Twitter will stop recommending accounts and content related to QAnon, including material in email and follow recommendations, and it will take steps to limit circulation of content in features like trends and search. The action will affect about 150,000 accounts, said a spokesperson, who asked to remain unnamed because of concerns about the targeted harassment of social media employees.

The Twitter spokesperson also said the company had taken down more than 7,000 QAnon accounts in the last couple weeks for breaking its rules against platform manipulation, spam or ban evasion.
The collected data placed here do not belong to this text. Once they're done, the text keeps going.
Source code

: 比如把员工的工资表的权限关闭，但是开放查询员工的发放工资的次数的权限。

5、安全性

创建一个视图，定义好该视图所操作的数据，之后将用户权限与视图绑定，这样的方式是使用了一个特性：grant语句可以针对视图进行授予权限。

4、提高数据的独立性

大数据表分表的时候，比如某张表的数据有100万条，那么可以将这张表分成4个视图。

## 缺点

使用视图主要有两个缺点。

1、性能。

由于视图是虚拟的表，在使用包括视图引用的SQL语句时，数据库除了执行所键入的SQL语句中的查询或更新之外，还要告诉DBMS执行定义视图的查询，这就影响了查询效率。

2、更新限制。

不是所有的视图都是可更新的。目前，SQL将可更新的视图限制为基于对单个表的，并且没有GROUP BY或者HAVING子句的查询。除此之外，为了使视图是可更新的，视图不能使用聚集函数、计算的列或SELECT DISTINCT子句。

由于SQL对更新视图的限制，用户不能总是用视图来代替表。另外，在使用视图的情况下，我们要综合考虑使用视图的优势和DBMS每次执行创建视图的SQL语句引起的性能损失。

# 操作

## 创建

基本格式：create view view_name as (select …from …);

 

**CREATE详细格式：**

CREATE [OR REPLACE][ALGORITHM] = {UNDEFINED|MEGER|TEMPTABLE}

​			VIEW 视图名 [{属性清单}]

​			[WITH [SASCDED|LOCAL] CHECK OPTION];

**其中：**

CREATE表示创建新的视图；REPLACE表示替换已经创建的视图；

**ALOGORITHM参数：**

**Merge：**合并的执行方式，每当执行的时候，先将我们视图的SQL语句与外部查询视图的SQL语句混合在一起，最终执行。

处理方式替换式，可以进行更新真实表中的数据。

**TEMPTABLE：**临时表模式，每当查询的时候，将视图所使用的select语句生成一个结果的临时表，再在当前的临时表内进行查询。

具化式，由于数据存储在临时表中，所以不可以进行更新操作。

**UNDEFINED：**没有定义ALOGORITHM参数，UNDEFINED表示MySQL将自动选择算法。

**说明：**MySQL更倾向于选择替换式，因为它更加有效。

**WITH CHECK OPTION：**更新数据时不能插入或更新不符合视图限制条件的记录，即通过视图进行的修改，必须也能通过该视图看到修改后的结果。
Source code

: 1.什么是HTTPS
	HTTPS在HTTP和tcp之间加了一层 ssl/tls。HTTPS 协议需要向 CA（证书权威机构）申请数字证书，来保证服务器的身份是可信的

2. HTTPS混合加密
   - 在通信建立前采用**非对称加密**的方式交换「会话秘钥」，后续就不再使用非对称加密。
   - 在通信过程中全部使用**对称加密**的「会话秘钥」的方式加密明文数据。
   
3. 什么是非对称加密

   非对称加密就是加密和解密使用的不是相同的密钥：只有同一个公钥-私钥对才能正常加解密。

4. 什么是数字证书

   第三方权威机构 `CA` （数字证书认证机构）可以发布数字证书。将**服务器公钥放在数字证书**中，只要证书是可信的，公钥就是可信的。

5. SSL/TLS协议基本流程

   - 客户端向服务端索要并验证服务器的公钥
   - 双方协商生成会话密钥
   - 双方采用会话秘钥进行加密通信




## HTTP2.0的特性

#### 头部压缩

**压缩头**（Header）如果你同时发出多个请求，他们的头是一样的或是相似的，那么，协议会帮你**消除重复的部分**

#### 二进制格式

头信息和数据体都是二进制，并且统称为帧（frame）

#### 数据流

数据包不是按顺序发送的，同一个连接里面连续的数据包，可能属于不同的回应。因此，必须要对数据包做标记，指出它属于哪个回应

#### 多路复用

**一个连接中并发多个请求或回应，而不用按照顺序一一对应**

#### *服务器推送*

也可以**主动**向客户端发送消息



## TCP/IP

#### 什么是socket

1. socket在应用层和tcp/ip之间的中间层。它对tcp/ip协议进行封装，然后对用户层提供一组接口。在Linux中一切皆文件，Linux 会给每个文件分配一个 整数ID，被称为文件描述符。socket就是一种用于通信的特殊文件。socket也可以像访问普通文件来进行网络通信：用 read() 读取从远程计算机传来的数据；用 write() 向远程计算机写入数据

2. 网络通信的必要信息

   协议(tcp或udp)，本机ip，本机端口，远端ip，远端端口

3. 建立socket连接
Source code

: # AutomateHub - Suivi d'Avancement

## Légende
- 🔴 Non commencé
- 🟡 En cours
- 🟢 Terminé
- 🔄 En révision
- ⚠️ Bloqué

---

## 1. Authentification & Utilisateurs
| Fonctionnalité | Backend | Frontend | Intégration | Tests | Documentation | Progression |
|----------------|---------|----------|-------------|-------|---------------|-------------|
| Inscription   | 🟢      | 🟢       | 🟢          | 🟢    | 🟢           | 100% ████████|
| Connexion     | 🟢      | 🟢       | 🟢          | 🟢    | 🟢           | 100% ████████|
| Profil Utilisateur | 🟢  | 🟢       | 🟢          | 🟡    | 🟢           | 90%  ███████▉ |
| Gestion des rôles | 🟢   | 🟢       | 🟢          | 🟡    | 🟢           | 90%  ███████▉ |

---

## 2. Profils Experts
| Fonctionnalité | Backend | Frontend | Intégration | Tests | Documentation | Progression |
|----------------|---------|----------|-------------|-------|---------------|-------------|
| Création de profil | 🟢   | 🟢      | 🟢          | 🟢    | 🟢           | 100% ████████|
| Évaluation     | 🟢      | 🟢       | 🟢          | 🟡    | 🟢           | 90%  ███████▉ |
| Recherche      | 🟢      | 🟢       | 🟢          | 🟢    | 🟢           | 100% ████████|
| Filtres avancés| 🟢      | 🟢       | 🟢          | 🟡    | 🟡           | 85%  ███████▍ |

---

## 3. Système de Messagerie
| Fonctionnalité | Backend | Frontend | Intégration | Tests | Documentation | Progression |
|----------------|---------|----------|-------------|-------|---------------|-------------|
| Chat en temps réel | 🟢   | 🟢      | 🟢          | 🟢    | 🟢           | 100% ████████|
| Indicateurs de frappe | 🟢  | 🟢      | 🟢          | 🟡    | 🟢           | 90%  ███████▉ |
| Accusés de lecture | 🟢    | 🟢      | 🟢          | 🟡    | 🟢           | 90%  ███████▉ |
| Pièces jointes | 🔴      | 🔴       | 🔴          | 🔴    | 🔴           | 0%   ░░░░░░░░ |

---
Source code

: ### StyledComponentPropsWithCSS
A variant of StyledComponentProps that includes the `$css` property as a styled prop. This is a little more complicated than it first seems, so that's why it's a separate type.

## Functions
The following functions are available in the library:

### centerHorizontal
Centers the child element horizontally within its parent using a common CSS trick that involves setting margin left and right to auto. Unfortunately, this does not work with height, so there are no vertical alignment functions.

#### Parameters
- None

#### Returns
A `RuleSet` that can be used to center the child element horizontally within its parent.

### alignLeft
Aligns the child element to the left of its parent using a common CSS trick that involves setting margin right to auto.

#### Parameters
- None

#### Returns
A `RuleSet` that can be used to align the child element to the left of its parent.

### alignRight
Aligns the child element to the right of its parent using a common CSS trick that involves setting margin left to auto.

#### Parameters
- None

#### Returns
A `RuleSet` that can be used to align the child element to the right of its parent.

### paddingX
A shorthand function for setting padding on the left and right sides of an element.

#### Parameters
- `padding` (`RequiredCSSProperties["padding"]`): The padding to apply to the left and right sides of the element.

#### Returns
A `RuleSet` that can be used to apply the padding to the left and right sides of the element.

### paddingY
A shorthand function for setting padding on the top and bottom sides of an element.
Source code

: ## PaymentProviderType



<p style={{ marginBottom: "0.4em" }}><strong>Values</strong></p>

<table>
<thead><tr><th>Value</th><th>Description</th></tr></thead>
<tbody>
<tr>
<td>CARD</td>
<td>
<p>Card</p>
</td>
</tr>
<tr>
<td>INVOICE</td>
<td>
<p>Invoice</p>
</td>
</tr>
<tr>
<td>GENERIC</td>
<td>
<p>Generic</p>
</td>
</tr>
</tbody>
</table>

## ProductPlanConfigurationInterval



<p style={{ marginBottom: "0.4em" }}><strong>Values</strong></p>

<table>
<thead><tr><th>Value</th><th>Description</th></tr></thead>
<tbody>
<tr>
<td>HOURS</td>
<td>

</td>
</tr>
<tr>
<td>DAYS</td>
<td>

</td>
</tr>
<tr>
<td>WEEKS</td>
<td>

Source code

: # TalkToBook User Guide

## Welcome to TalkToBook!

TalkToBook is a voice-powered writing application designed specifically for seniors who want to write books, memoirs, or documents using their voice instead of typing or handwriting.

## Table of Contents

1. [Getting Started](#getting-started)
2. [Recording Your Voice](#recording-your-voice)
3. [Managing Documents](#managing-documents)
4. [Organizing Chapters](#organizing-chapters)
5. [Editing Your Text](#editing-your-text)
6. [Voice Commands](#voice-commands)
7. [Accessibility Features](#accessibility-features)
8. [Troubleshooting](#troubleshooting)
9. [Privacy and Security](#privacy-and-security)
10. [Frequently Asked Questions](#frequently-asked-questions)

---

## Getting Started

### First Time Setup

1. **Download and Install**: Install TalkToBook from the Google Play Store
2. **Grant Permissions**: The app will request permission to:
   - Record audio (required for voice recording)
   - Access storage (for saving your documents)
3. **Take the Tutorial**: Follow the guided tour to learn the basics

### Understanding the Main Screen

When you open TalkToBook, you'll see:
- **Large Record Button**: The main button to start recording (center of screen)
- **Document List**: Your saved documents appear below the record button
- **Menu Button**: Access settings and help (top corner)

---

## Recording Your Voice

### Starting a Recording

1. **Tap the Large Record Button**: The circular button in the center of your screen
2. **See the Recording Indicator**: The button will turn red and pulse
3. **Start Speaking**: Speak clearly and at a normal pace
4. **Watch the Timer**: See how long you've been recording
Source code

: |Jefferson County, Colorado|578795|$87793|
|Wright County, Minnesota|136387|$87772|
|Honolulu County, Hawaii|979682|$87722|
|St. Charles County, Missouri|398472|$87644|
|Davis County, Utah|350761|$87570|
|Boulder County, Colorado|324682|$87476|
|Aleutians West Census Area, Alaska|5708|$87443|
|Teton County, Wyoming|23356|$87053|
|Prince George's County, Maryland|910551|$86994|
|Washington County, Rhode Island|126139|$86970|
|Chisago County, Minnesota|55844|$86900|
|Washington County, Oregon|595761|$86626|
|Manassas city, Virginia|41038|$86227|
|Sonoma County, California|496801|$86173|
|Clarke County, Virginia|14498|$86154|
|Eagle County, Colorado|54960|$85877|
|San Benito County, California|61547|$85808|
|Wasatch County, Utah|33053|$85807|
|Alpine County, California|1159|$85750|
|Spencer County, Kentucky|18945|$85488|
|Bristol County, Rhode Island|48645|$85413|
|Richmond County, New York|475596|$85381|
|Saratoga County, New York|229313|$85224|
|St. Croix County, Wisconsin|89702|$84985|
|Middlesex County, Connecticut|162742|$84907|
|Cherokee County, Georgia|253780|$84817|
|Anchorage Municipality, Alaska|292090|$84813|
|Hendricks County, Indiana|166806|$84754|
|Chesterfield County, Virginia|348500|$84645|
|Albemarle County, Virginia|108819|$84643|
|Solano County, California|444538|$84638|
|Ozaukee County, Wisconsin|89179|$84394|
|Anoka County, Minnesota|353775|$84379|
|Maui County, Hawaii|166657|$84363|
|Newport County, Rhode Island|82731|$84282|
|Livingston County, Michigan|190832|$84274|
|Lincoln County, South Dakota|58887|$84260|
The sweeping enforcement action will ban QAnon-related terms from appearing in trending topics and the platform’s search feature, ban known QAnon-related URLs and prohibit “swarming” of people who are baselessly targeted by coordinated harassment campaigns pushed by QAnon followers.

Twitter, for it’s part, further pointed out that another reason for taking out the garbage is the fact that some users are circumventing bans by creating new accounts:

We will permanently suspend accounts Tweeting about these topics that we know are engaged in violations of our multi-account policy, coordinating abuse around individual victims, or are attempting to evade a previous suspension — something we’ve seen more of in recent weeks.

1: No longer serve content and accounts associated with QAnon in Trends and recommendations
2: Work to ensure we’re not highlighting this activity in search and conversations
3: Block URLs associated with QAnon from being shared on Twitter

Supporters are trying to argue that this is affront to free speech. Of course, a major emphasis is that the conspiracy theories are leading to offline harm. The BBC is reporting on some of the content being labelled as harmful to society:

QAnon is a wide-ranging unfounded conspiracy theory that President Trump is battling a clandestine “deep state” network of political, business, media and entertainment elites, often involving Satanic plots and child trafficking.

QAnon began in October 2017 on the anonymous message board 4chan. A user claimed to have top security clearance within the US government and signed off their posts as “Q” – hence the name QAnon. Q communicates in cryptic posts and claims to be directly involved in a secret Trump-led investigation of a global network of child abusers.

QAnon followed on from the “pizzagate” saga in 2016 – a fake theory about Democratic Party politicians running a paedophile ring out of a Washington pizza restaurant.

During the coronavirus pandemic, Q influencers have spread unfounded theories about coronavirus, calling it a “deep state” hoax and have promoted misinformation about face masks and vaccines.

So, in short, Twitter enforced the platform rules and took out the garbage. Some might suggest that they can easily continue their operations elsewhere on platforms like Parler. Well, that might be a bit more difficult because, as we reported back in July, Parler has also started enforcing rules guarding against harassment. So, if they want to harass people on that platform at least, there is the risk of rule enforcement there too. Honestly, with the track record that group has, it’s pretty hard to feel sorry for them.